Thanks, Ladies, for inviting me to post! I hope you don’t mind I went fannish with it. My prompts were:
The barn window lay at the corner of the field with one cracked pane.
The barn itself, however, was conspicuously absent.
“Aliens?” John asked.
“I was only joking,” said John.
“Were you? I can’t always tell.” Sherlock took one confident step forward into the vacancy, turned to look over his shoulder. “It really isn’t here.” And for the first time, he sounded honestly baffled.
“Right,” John said. “That’s the whole point.” And as Sherlock began turning circles, “Who moves a whole barn?”

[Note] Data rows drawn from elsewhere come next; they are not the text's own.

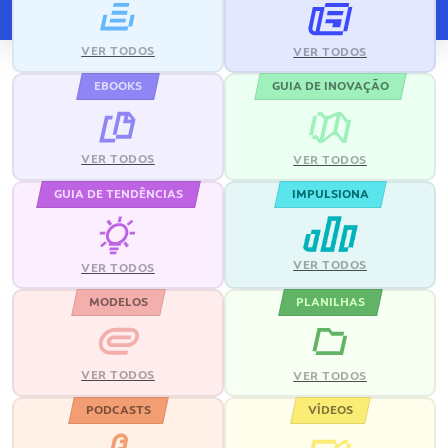
VER TODOS
VER TODOS
EBOOKS
GUIA DE INOVAÇÃO
VER TODOS
VER TODOS
GUIA DE TENDÊNCIAS
IMPULSIONA
VER TODOS
VER TODOS
MODELOS
PLANILHAS
VER TODOS
VER TODOS
PODCASTS
VÍDEOS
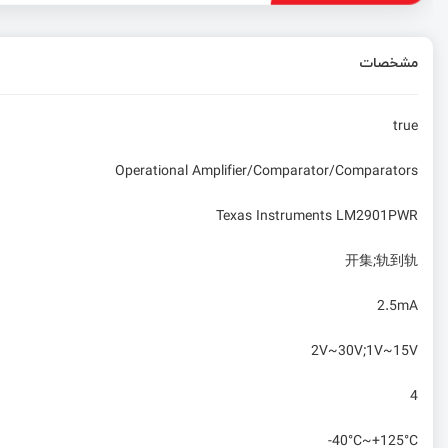
مشخصات
true
Operational Amplifier/Comparator/Comparators
Texas Instruments LM2901PWR
开集;轨到轨
2.5mA
2V~30V;1V~15V
4
-40°C~+125°C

“No sign of machinery.” Sherlock stopped short and pointed across the field, which was just beginning to show signs of spring. “What’s that?”
“. . . A cow.”
“Do they always look like that?”
“They . . . come in different colors . . .”
“Cows live in barns, though,” said Sherlock.
“Very good. With deductions like that you’ll have this solved in no time.”
“But there’s nothing,” Sherlock insisted. “No hoof prints, no stray bits of straw. Did the barn have a floor?”
Sherlock’s shoulders slumped for a moment then straightened, his posture going from question mark to exclamation point. “Where are the rest of them?”
John lifted his eyebrows in a silent request for elucidation.
“The cows,” Sherlock said. “There must be more than one.”
“Maybe they went with the barn,” John suggested.
An accusatory finger shot out and from across the field came an answering moo. “Then why was that one out?”
“Why are you asking me?” John asked. “You’re the brilliant detective. You figure it out.”
But Sherlock only turned on his heel and started back toward the farmhouse. “I’m going home. Tell Mycroft his efforts were wasted. Next year for my birthday, he should buy me a scarf.”
“Don’t you want to know the answer?” John called after him.
“There was never a barn to begin with, John,” Sherlock called back.
And across the field, the cow mooed again in consensus.